_GIVEN RECORDS:_
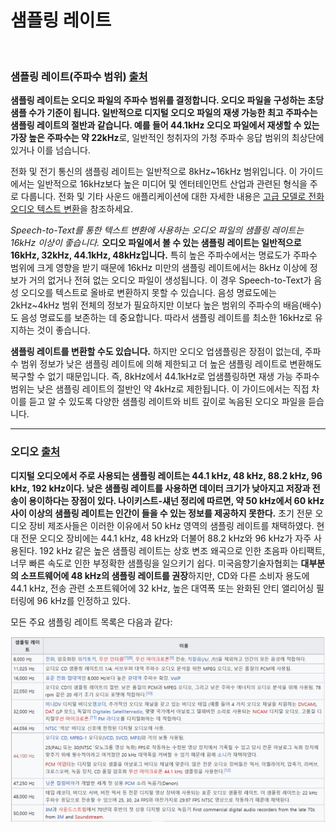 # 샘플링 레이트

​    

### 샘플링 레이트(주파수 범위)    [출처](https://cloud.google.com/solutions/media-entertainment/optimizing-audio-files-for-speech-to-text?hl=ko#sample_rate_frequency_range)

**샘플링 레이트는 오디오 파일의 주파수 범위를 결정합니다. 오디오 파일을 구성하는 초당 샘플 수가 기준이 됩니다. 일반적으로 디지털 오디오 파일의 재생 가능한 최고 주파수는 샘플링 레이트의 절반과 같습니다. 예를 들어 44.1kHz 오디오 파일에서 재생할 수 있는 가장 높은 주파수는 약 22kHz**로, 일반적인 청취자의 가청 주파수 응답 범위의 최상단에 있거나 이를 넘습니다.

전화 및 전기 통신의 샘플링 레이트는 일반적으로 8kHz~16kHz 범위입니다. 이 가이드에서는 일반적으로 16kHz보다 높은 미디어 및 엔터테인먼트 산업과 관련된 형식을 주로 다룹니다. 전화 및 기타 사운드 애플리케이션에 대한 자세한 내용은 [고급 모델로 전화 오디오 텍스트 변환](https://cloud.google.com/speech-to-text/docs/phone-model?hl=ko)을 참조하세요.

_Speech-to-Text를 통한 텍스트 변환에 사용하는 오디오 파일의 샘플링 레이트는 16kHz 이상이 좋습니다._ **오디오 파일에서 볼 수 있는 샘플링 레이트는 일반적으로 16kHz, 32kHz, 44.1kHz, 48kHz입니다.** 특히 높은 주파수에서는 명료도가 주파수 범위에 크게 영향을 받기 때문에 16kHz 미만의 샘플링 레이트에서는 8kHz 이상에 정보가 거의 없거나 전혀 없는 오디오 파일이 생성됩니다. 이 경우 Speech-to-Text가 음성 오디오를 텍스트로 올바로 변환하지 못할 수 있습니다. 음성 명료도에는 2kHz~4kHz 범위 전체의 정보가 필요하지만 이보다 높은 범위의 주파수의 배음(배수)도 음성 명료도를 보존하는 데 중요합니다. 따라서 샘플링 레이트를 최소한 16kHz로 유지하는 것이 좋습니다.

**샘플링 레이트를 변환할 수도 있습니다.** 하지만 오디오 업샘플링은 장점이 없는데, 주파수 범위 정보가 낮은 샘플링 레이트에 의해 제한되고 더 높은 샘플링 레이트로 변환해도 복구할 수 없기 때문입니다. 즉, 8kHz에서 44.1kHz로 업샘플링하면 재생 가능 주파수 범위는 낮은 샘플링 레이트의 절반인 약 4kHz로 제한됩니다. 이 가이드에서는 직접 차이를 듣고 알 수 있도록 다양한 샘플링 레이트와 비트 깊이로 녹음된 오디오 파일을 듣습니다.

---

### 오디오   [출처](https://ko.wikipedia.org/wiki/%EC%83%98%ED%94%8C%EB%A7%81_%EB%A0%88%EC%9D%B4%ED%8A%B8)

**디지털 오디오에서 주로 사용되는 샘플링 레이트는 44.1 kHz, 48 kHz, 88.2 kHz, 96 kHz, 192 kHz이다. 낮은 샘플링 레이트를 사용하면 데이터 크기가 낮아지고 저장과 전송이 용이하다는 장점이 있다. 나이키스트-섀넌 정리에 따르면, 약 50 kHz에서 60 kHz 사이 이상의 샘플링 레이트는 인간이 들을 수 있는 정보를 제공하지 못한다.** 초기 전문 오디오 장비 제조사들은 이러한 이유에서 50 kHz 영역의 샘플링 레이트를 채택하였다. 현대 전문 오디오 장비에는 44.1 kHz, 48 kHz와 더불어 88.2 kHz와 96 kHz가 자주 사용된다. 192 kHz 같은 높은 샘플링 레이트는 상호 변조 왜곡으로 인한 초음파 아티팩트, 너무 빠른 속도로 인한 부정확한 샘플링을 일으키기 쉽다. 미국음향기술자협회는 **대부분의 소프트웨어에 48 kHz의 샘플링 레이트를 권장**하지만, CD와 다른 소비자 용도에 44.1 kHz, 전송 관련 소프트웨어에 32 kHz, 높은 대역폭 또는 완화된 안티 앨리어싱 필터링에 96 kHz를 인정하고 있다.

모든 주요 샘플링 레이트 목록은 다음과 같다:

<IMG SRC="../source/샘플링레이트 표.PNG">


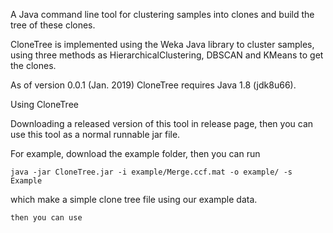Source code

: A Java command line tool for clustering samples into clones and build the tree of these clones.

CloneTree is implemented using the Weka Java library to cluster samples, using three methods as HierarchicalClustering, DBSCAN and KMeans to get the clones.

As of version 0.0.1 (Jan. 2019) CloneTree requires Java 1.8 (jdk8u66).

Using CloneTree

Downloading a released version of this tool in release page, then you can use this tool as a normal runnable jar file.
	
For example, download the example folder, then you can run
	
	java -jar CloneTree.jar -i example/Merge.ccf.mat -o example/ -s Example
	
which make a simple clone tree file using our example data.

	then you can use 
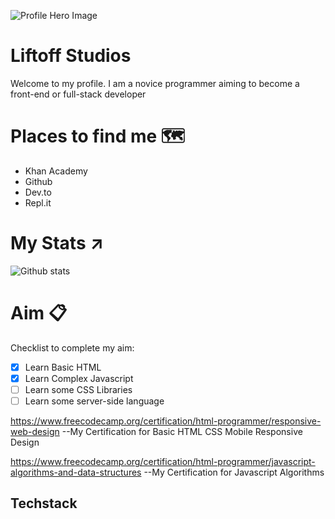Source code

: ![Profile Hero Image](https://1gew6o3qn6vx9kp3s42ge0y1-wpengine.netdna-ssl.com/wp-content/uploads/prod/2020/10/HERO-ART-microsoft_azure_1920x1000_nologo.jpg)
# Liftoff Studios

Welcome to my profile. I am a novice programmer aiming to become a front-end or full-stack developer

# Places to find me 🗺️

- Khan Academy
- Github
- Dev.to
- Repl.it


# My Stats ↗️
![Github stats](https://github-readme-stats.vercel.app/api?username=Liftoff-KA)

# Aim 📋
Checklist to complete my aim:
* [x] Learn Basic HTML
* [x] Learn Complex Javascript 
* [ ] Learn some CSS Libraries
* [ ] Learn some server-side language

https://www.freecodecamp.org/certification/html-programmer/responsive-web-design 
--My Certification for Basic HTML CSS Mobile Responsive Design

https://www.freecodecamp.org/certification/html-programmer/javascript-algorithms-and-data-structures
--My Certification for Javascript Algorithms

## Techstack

_TASK GOAL:_ For the word "then", say how many lines of the listing include it; give nothing but the number.

_SOLVED EXERCISE:_ 3